All lines between the one holding "orders, resolutions, |" and the end of the material below, both ends included, should be restated exactly.
- - - -
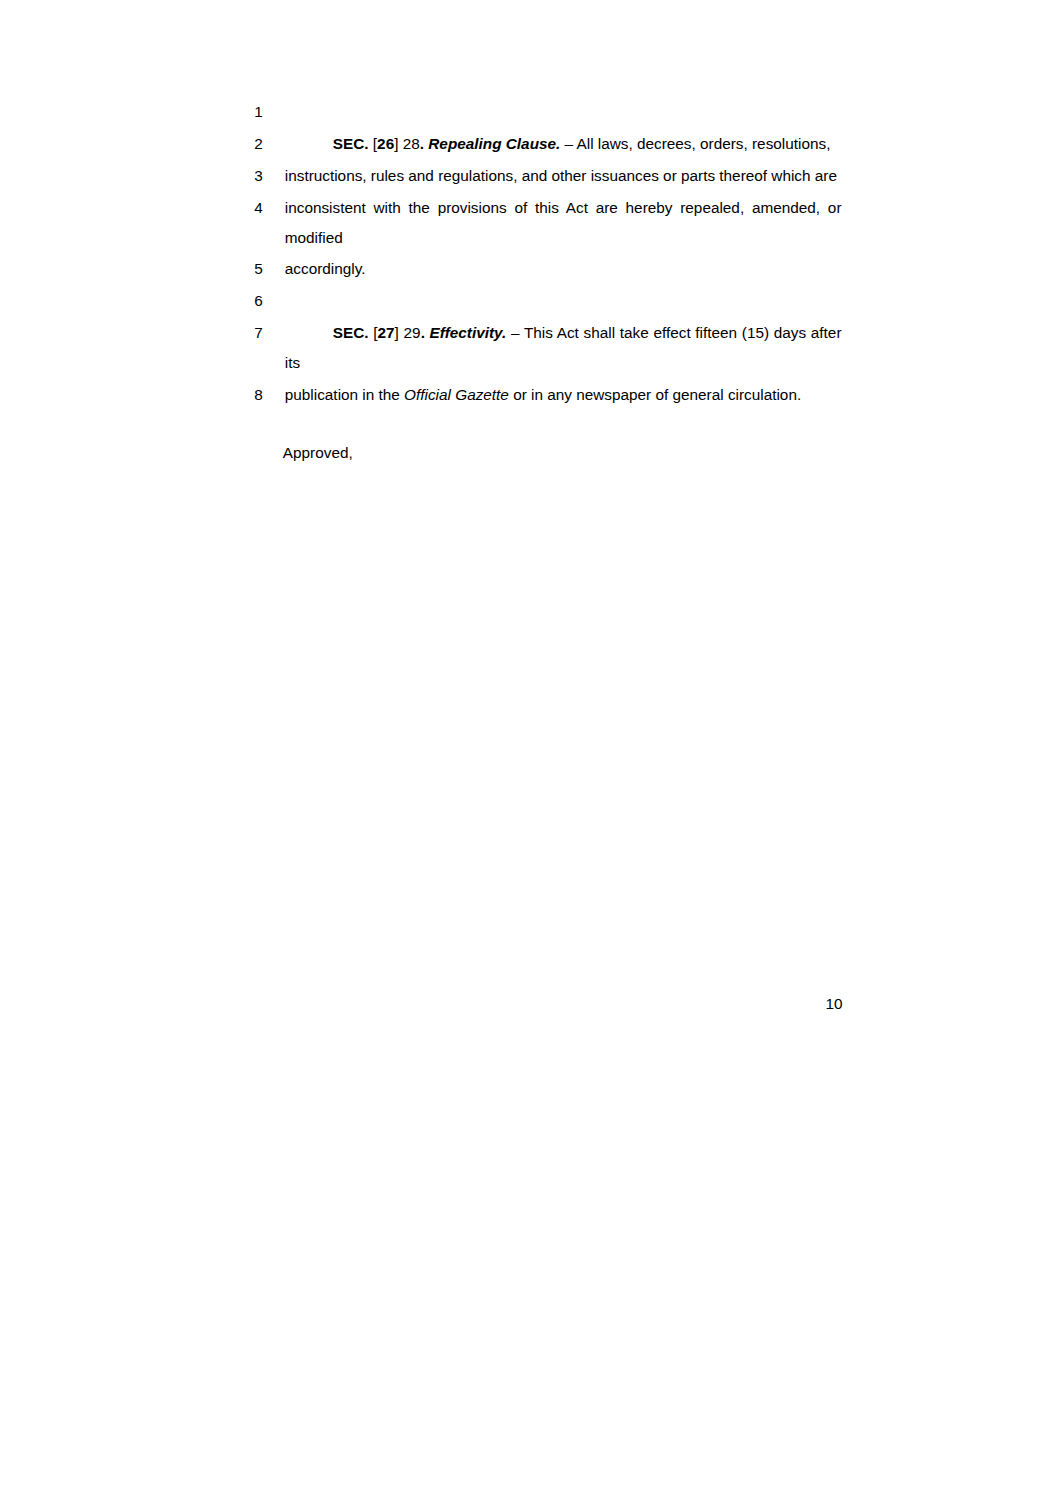| 1 | |
| 2 | SEC. [ 26 ] 28 . Repealing Clause. – All laws, decrees, orders, resolutions, |
| 3 | instructions, rules and regulations, and other issuances or parts thereof which are |
| 4 | inconsistent with the provisions of this Act are hereby repealed, amended, or modified |
| 5 | accordingly. |
| 6 | |
| 7 | SEC. [ 27 ] 29 . Effectivity. – This Act shall take effect fifteen (15) days after its |
| 8 | publication in the Official Gazette or in any newspaper of general circulation. |
Approved,
10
- - - -
SOLUTION FOR THIS PROBLEM:
| 2 | SEC. [ 26 ] 28 . Repealing Clause. – All laws, decrees, orders, resolutions, |
| 3 | instructions, rules and regulations, and other issuances or parts thereof which are |
| 4 | inconsistent with the provisions of this Act are hereby repealed, amended, or modified |
| 5 | accordingly. |
| 6 | |
| 7 | SEC. [ 27 ] 29 . Effectivity. – This Act shall take effect fifteen (15) days after its |
| 8 | publication in the Official Gazette or in any newspaper of general circulation. |
Approved,
10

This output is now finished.